5 storylines for Game 5 of the World Series
1. Cold shoulder
The late Sparky Anderson had a theory that in a postseason series, a key to success was making sure not to let the other team's hottest hitter get a chance to impact the game.
The Royals seem to understand that. One common thread this postseason has been their ability to cool off whoever was hot on the opposing team.
Ask the Mets, who have lost three of the first four games of the World Series. Daniel Murphy was on a record-setting pace in the National League Division Series and the NL Championship Series, hitting .421 against the Dodgers and Cubs, with seven home runs and 11 RBIs. He entered the World Series one home run shy of the postseason record shared by Carlos Beltran, Barry Bonds and Nelson Cruz.
Four games into the World Series, Murphy is still one home run shy of that record. He is 3-for-17 against Kansas City, without an RBI.

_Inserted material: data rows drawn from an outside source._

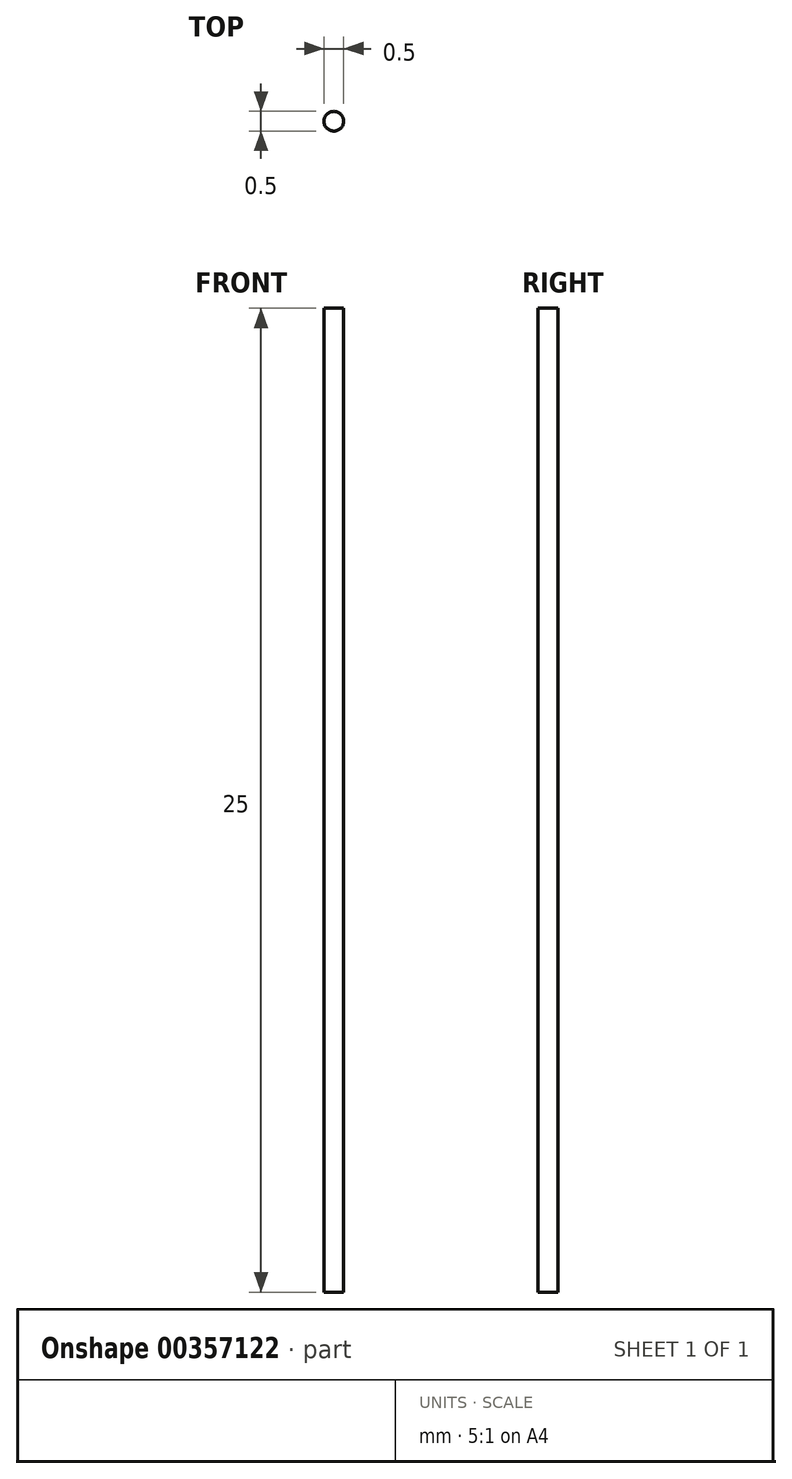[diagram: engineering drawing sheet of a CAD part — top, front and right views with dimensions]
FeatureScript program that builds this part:
annotation { "Feature Type Name" : "Feature", "Feature Type Description" : "" }
export const myFeature = defineFeature(function(context is Context, id is Id, definition is map)
    precondition{}
    {
        {
            var Q0;
            Q0=qCreatedBy(makeId("Top.planeOp"),FACE);
            var sketch = newSketch(context, id + "F0", { "sketchPlane" : qUnion([Q0])});
            skCircle(sketch, "E0", {"center": v(0, 0) * mm, "radius": 0.25 * mm});
            skSolve(sketch);
        }
        {
            var Q0;
            Q0=makeQuery(id+"F0.imprint","IMPRINT",FACE,{"disambiguationData":[TD([[makeQuery(id+"F0.imprint","IMPRINT",EDGE,{"derivedFrom":sQuery(id+"F0.wireOp",EDGE,"E0")}),1.0]])]});
            extrude(context, id + "F1", {"entities" : qUnion([Q0]), "depth" : 25 * mm});
        }
    });
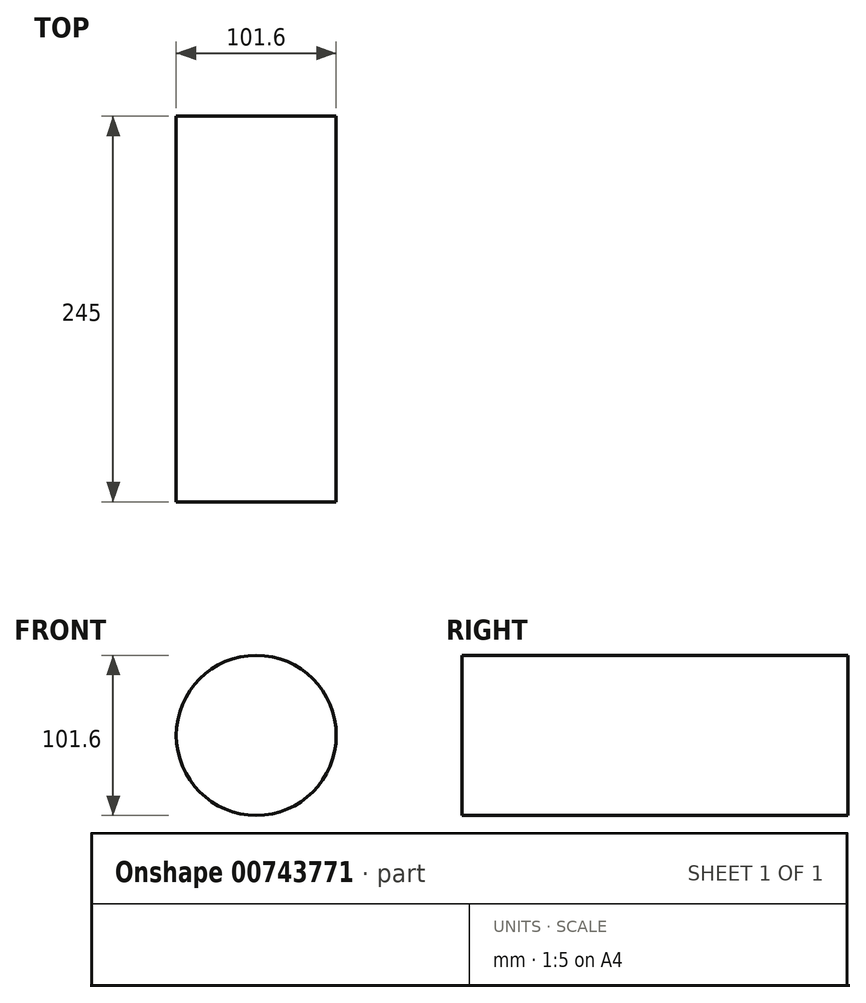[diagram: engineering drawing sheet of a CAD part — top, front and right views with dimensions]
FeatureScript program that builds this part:
annotation { "Feature Type Name" : "Feature", "Feature Type Description" : "" }
export const myFeature = defineFeature(function(context is Context, id is Id, definition is map)
    precondition{}
    {
        {
            var Q0;
            Q0=qCreatedBy(makeId("Front.planeOp"),FACE);
            var sketch = newSketch(context, id + "F0", { "sketchPlane" : qUnion([Q0])});
            skCircle(sketch, "E0", {"center": v(0, 0) * mm, "radius": 50.8 * mm});
            skSolve(sketch);
        }
        {
            var Q0;
            Q0 = qSketchRegion(id + "F0", true);
            extrude(context, id + "F1", {"entities" : qUnion([Q0]), "oppositeDirection" : true, "depth" : 245 * mm, "offsetDistance" : 25 * mm});
        }
    });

In the American League Division Series against the Astros, the Royals held Jose Altuve, who led Houston with a .313 regular-season batting average, to a .136 average and just two runs scored over five games. Evan Gattis, who had 27 home runs and 88 RBIs in the regular season, did not hit a home run and drove in only one run.
And in the ALCS, Chris Colabello, who hit .375 against Texas in the ALDS for Toronto, was limited to a .217 average by Kansas City's pitchers.
2. The rest of the story
Matt Harvey is being asked to help the Mets stay alive in the World Series. He has the starting assignment in a win-or-go-home Game 5 at Citi Field.

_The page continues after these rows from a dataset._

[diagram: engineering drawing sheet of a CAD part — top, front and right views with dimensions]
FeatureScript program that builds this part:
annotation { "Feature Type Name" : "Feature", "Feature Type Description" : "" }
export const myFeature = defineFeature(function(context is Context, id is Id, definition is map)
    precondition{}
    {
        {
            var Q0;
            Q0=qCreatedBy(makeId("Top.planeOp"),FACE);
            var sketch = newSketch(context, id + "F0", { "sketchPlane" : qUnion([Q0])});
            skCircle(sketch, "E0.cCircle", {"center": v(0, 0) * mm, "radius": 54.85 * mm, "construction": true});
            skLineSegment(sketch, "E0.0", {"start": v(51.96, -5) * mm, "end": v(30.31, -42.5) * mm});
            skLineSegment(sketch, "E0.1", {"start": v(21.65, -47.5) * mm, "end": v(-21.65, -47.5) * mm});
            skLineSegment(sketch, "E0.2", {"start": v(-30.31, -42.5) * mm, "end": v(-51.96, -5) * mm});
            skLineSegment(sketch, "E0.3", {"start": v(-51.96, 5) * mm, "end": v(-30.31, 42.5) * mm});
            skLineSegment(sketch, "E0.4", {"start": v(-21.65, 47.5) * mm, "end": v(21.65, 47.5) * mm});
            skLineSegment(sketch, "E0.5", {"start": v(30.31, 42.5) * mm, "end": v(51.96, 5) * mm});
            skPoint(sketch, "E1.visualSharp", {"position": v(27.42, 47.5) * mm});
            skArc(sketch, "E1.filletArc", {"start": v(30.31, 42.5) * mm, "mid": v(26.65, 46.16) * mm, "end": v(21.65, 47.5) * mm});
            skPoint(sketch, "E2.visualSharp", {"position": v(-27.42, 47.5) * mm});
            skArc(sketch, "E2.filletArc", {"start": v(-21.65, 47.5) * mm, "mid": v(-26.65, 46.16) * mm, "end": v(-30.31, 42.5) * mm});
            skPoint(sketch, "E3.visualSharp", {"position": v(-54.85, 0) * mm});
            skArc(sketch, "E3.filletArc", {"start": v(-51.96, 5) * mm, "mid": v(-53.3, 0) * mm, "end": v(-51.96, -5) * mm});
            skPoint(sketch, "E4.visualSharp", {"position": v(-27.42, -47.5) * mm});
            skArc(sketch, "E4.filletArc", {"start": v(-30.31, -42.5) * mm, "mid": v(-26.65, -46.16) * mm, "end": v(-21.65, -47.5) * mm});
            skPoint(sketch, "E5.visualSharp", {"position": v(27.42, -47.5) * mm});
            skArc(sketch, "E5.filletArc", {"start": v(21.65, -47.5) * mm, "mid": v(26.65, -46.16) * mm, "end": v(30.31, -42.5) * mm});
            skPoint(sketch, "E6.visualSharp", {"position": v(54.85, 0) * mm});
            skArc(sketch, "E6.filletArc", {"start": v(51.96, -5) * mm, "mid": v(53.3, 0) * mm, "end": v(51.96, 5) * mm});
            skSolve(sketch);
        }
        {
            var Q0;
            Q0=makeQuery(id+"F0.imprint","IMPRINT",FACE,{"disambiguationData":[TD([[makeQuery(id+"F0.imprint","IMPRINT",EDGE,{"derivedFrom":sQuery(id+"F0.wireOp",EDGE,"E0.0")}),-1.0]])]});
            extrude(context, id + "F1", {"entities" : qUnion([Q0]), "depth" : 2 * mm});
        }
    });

Much is being made about the fact Harvey is working on a normal four days of rest instead of nine days, which was the case for Game 1 of the World Series. He allowed three runs in six innings that night, but had a no-decision in the Mets' 4-3 loss.
The history -- which is only 65 regular-season starts -- doesn't point to a markedly better Harvey when he works on normal rest instead of extended rest. His numbers, in fact, are slightly worse.
In 29 career regular-season starts on four days' rest, Harvey is 10-7 with a 3.08 ERA, a 1.06 WHIP and a 9.5 strikeouts-per-nine ratio, according to Baseball-Reference.com. In 21 regular-season starts on five days of rest, he is 9-6 with a 2.60 ERA, 1.01 WHIP and a 8.1 K/9 ratio. And in 15 starts on six or more days of rest, Harvey is only 6-5, but he has a 1.33 ERA, 0.88 WHIP and a 11.5 K/9 ratio.
3. Rested, ready?
Royals closer Wade Davis worked the final two innings of the team's come-from-behind 5-3 victory against the Mets at Citi Field on Saturday. Kansas City is convinced he can still come in and close out a victory tonight.
Davis has worked on back-to-back days 32 times in the past two seasons, and he has allowed a .172 opponents' batting average. Batters hit .146 against him in 2015 in the 14 games in which he pitched the day after an appearance, and .212 in 18 games in '14.
The multi-inning aspect of Saturday's appearance is a different story. Davis has worked two innings only five times in his three years with the Royals, never when pitching on back-to-back days.
4. Five of a kind
A World Series has been decided in five games 24 times, most recently in 2010 when the Giants defeated the Rangers. In 15 of those 24 series, the road team has won Game 5. However, since the start of divisional play in 1969, the winner of a five-game World Series has closed out the Series with a victory at home.
5. Feeling at home
Harvey has won his two home postseason starts. He has a 2.84 ERA in those two games and has averaged 11.37 strikeouts per nine innings..
Royals Game 5 starter Edinson Volquez, meanwhile, is 0-2 with a 6.75 ERA on the road this postseason, and 0-3 with an 8.76 ERA in three career road starts in the postseason.